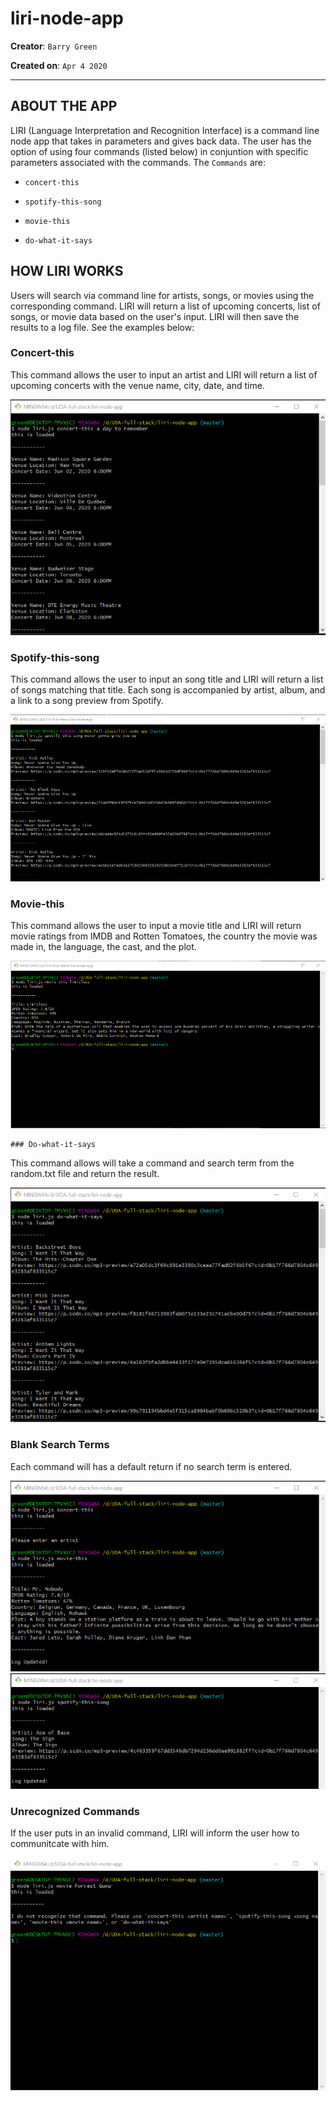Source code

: # liri-node-app
**Creator**: `Barry Green`

**Created on**: `Apr 4 2020`
- - -

## ABOUT THE APP
  LIRI (Language Interpretation and Recognition Interface) is a command line node app that takes in parameters and gives back data. The user has the option of using four commands (listed below) in conjuntion with specific parameters associated with the commands. The  `Commands` are:

   * `concert-this`

   * `spotify-this-song`

   * `movie-this`

   * `do-what-it-says`

   ## HOW LIRI WORKS

   Users will search via command line for artists, songs, or movies using the corresponding command. LIRI will return a list of upcoming concerts, list of songs, or movie data based on the user's input. LIRI will then save the results to a log file. See the examples below:

   ### Concert-this
   This command allows the user to input an artist and LIRI will return a list of upcoming concerts with the venue name, city, date, and time.

   ![Results](/screenshots/concert-this.png)

   ### Spotify-this-song
   This command allows the user to input an song title and LIRI will return a list of songs matching that title. Each song is accompanied by artist, album, and a link to a song preview from Spotify.

   ![Results](/screenshots/spotify-this-song.png)

   ### Movie-this
   This command allows the user to input a movie title and LIRI will return movie ratings from IMDB and Rotten Tomatoes, the country the movie was made in, the language, the cast, and the plot.

   ![Results](/screenshots/movie-this.png)

    ### Do-what-it-says
   This command allows will take a command and search term from the random.txt file and return the result.

   ![Results](/screenshots/doIt.png)

   ### Blank Search Terms
   Each command will has a default return if no search term is entered.

   ![Results](/screenshots/noterm.png)
   ![Results](/screenshots/noterm2.png)

   ### Unrecognized Commands
   If the user puts in an invalid command, LIRI will inform the user how to communitcate with him.

   ![Results](/screenshots/norec.png)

PROBLEM STATEMENT
Rewrite the records with every "command line" renamed to "terminal" and all other text unchanged. Leave out the pictures.

SOLUTION FOR THIS PROBLEM
Source code

: # liri-node-app
**Creator**: `Barry Green`

**Created on**: `Apr 4 2020`
- - -

## ABOUT THE APP
  LIRI (Language Interpretation and Recognition Interface) is a terminal node app that takes in parameters and gives back data. The user has the option of using four commands (listed below) in conjuntion with specific parameters associated with the commands. The  `Commands` are:

   * `concert-this`

   * `spotify-this-song`

   * `movie-this`

   * `do-what-it-says`

   ## HOW LIRI WORKS

   Users will search via terminal for artists, songs, or movies using the corresponding command. LIRI will return a list of upcoming concerts, list of songs, or movie data based on the user's input. LIRI will then save the results to a log file. See the examples below:

   ### Concert-this
   This command allows the user to input an artist and LIRI will return a list of upcoming concerts with the venue name, city, date, and time.

   ![Results](/screenshots/concert-this.png)

   ### Spotify-this-song
   This command allows the user to input an song title and LIRI will return a list of songs matching that title. Each song is accompanied by artist, album, and a link to a song preview from Spotify.

   ![Results](/screenshots/spotify-this-song.png)

   ### Movie-this
   This command allows the user to input a movie title and LIRI will return movie ratings from IMDB and Rotten Tomatoes, the country the movie was made in, the language, the cast, and the plot.

   ![Results](/screenshots/movie-this.png)

    ### Do-what-it-says
   This command allows will take a command and search term from the random.txt file and return the result.

   ![Results](/screenshots/doIt.png)

   ### Blank Search Terms
   Each command will has a default return if no search term is entered.

   ![Results](/screenshots/noterm.png)
   ![Results](/screenshots/noterm2.png)

   ### Unrecognized Commands
   If the user puts in an invalid command, LIRI will inform the user how to communitcate with him.

   ![Results](/screenshots/norec.png)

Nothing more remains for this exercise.